“Itu Mah Gampang!”
Frasa ini sering muncul ketika orang lain mengeluhkan kesulitan atau tantangan dalam suatu tugas. Mereka akan dengan entengnya berkata, “Itu mah gampang!” seolah-olah masalah tersebut sangat sepele dan hanya orang yang tidak kompeten yang akan kesulitan. Padahal, mungkin saja mereka sendiri belum pernah menghadapi situasi serupa atau belum tahu detail kesulitannya.

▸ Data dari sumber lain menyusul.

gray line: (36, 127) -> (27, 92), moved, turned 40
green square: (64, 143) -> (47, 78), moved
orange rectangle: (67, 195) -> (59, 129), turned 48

Ini adalah bentuk lain dari meremehkan usaha orang lain. Mereka tidak memberikan empati atau dukungan, melainkan malah membuat orang lain merasa tidak cakap. Padahal, setiap orang memiliki tingkat kesulitan yang berbeda dalam menghadapi sebuah tantangan. Frasa ini cenderung membuat orang merasa malas untuk meminta bantuan atau bahkan berdiskusi dengan mereka.
“Percayalah Padaku…”
Meskipun terlihat seperti ajakan untuk percaya, frasa ini seringkali digunakan untuk mengakhiri argumen tanpa memberikan penjelasan lebih lanjut. Mereka ingin orang lain menerima pendapat mereka begitu saja, tanpa perlu bukti atau alasan yang kuat. Ini adalah cara mereka untuk menegaskan otoritas dan menghindari pertanyaan lebih lanjut yang mungkin membongkar ketidaktahuan mereka.
Misalnya, saat memberikan saran yang belum tentu benar, mereka akan berkata, “Percayalah padaku, ini cara terbaik.” Mereka ingin mengandalkan karisma atau posisi mereka, bukan pada validitas argumen. Ini bisa berbahaya, terutama jika saran yang diberikan berpotensi merugikan.
Mengapa Mereka Bertingkah Seolah Tahu Segalanya?
Memahami mengapa seseorang bertingkah seperti tahu segalanya bisa membantu kita menghadapinya dengan lebih bijak. Ini bukan melulu tentang kesombongan, meskipun kadang ada elemen itu. Ada beberapa faktor psikologis yang mungkin mendasarinya.
Kebutuhan untuk Merasa Penting dan Diakui
Salah satu alasan utama adalah kebutuhan akan validasi dan pengakuan. Mereka merasa perlu untuk selalu menjadi yang paling cerdas, paling informatif, atau paling berpengetahuan dalam setiap situasi. Dengan menunjukkan bahwa mereka tahu segalanya, mereka berharap bisa mendapatkan kekaguman, rasa hormat, atau setidaknya, perhatian dari orang lain. Ini bisa jadi kompensasi atas rasa tidak aman atau kurang percaya diri yang tersembunyi.
Sindrom Dunning-Kruger
Konsep Sindrom Dunning-Kruger sangat relevan di sini. Sindrom ini menjelaskan fenomena kognitif di mana orang dengan kemampuan rendah dalam suatu bidang cenderung melebih-lebihkan kompetensi mereka. Mereka tidak memiliki metakognisi yang cukup untuk mengenali ketidakmampuan mereka sendiri. Akibatnya, mereka merasa sangat yakin dengan pengetahuan mereka, padahal sebenarnya tidak. Ini bukan kesombongan murni, melainkan ketidaksadaran akan keterbatasan diri.
Fear of Missing Out (FOMO) Pengetahuan
Di era informasi yang serba cepat ini, ada tekanan untuk selalu “up-to-date” dan memiliki informasi terbaru. Bagi sebagian orang, ini bisa berkembang menjadi semacam FOMO pengetahuan. Mereka takut dianggap tidak tahu atau ketinggalan informasi, sehingga mereka berusaha keras untuk menunjukkan bahwa mereka selalu terdepan dalam hal pengetahuan. Mereka mungkin sering menghabiskan waktu di media sosial atau membaca berita tanpa mencerna informasinya secara mendalam, hanya agar bisa ikut serta dalam percakapan.
Ingin Mengontrol Diskusi
Dengan tampil sebagai orang yang paling tahu, mereka juga bisa mencoba mengontrol arah diskusi atau percakapan. Ketika mereka menjadi sumber utama informasi atau opini, mereka secara tidak langsung memegang kendali. Ini bisa menjadi strategi bagi mereka yang merasa tidak aman dalam situasi sosial dan ingin mengurangi ketidakpastian dengan mendominasi percakapan.